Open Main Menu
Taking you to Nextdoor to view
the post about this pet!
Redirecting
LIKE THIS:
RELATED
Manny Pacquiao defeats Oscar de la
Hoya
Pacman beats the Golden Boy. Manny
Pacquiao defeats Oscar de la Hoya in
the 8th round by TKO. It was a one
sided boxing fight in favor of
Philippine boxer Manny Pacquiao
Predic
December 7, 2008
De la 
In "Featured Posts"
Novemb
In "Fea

————

■ Exercise: Copy every line of the material above, keeping each one unchanged.

■ Exercise answer:
Open Main Menu
Taking you to Nextdoor to view
the post about this pet!
Redirecting
LIKE THIS:
RELATED
Manny Pacquiao defeats Oscar de la
Hoya
Pacman beats the Golden Boy. Manny
Pacquiao defeats Oscar de la Hoya in
the 8th round by TKO. It was a one
sided boxing fight in favor of
Philippine boxer Manny Pacquiao
Predic
December 7, 2008
De la 
In "Featured Posts"
Novemb
In "Fea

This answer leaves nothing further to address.